The moto is simple:
Unicode provides a unique number for every character,
no matter what the platform,
no matter what the program,
no matter what the language.
The Unicode Standard is the universal character encoding standard used for representation of scripts (characters) for every language in the world and is maintained by Unicode Consortium. Each letter, digit or symbol has a unique numeric value which is called a code point, no matter what the platform, device, application or the writing system is. For example, English letter A is encoded as U+0041, where U+ is the prefix that all characters have, that basically means “Unicode”, and the other part is a hexadecimal number.
The design of Unicode Standard is based on 10 Fundamental Principles, and not all of them can be satisfied simultaneously (from The Unicode Standard / the Unicode Consortium ; edited by Julie D. Allen ... [et al.]. — Version 6.0.):
1) Universality
The Unicode Standard provides a single, universal repertoire.
2) Efficiency
Unicode data is simple to parse and process.
3) Characters, not glyphs
The Unicode Standard encodes characters, but not glyphs (the elements of writing, like ligatures).
4) Semantics
Characters’ semantics is well-defined.
5) Plain text
Unicode characters represent plain text.
6) Logical order
Logical order is the default for memory representation.
7) Unification
The Unicode Standard unifies duplicate characters within scripts across languages.
8) Dynamic composition
Accented forms can be dynamically composed.
9) Stability
Characters, once assigned, cannot be reassigned and key properties are immutable.
10) Convertibility
Accurate convertibility is guaranteed between the Unicode Standard and other accepted encoding standards.
The Unicode standard represents every existing character, like punctuation marks, mathematical symbols, technical symbols, alphabets such as Chinese, Thai or Arabic, whereas ASCII (American Standard Code for Information Interchange) supports only a set of 128 basic English characters.
UTF stands for Universal Transformation Format. It defines an algorithm to map every Unicode code point to a unique byte sequence. There are several forms of Unicode encodings: UTF-8, UTF-16 and UTF-32.
UTF-8 and UTF-16 are the only two established standards for encoding and both have a variable width. The main difference between the two is in the number of bytes to represent a character in memory. For instance, UTF-8 uses minimum 1 byte or 8 bits to encode the data, while UTF-16 uses 2 bytes or 16 bits.

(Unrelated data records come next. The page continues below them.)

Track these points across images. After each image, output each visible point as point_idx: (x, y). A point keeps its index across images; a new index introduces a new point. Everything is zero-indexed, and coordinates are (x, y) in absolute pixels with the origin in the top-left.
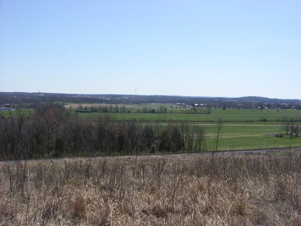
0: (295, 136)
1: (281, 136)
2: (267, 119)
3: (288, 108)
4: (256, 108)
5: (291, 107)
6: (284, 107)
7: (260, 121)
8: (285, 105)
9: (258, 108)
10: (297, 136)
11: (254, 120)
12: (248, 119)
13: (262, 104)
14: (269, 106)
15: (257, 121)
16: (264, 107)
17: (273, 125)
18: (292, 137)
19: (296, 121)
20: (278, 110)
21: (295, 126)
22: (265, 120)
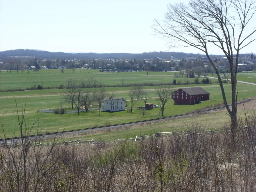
0: (85, 110)
1: (63, 112)
2: (44, 86)
3: (78, 67)
4: (28, 69)
5: (84, 64)
6: (73, 66)
7: (32, 89)
8: (74, 62)
9: (31, 69)
10: (87, 110)
11: (23, 88)
12: (14, 87)
13: (37, 61)
14: (49, 65)
15: (28, 89)
16: (41, 66)
17: (54, 95)
18: (79, 112)
19: (88, 87)
20: (62, 71)
21: (84, 94)
22: (40, 88)
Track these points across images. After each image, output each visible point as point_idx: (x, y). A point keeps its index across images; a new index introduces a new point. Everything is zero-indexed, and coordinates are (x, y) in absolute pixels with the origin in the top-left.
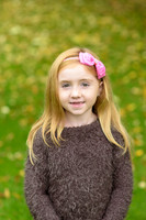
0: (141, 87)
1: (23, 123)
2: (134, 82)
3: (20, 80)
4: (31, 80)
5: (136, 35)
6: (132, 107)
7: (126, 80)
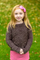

Consequently, this has an impact on the resulting size of the encoded files. UTF-8 uses only one byte to represent common English characters. European (Latin), Hebrew, and Arabic characters are represented with two bytes, while three bytes are used to Chinese, Japanese, Korean, and other Asian characters. Any other additional Unicode characters can be represented with four bytes. UTF-16, however, represents BMP (Basic Multilingual Plane) characters, including Latin, Cyrillic, most Chinese and most Japanese with 2 bytes, that helps to speed up indexing and calculating code point count in case the text does not contain supplementary characters.
UTF-8 extends the identity encoding of the ASCII character set, which means that an ASCII character will be encoded in the same manner by the UTF-8 encoding of Unicode as by the identity encoding of ASCII, so the file size will stay the same. It also provides decent backwards compatibility in most cases. But if encoded in UTF-16, the encoded file would be about twice as big as the same file encoded in UTF-8.
Another thing is that UTF-8 is byte oriented (and UTF-16 is not), thus there are no problems with byte oriented networks or files and Big Endian / Little Endian issue (BE/LE issue). On the contrary, UTF-16 needs to establish byte order to work with byte oriented networks and files.
If using UTF-16 as a fixed-length encoding in common scenarios (especially in US / EU / countries with Cyrillic alphabets / Israel / Arab countries / Iran and others) it mostly works, but it may also lead to broken support in cases where it does not work.Therefore, the programmers have to be aware of surrogate pairs and handle them properly in cases where it matters.
UTF-8 is widely used in email systems and the web. Besides, it is used as the default encoding by many software programs.
Overall, UTF-8 is good for text files and network protocols (like HTML) as there is ASCII-compatibility and no BE/LE issue, whereas UTF-16 may be better for in-memory representations BE/LE issue is irrelevant in there and the indexing process is faster.
To sum up:
- UTF-8 uses minimum 1 byte to encode the data, while UTF-16 uses 2 bytes.
- UTF-8 is backwards compatible with ASCII, yet UTF-16 is not.
- UTF-8 is byte oriented and UTF-16 needs to establish byte order to work with byte oriented networks and files.
- UTF-8 is more efficient in working with text files and network protocols, while UTF-16 is well suited for in-memory representations.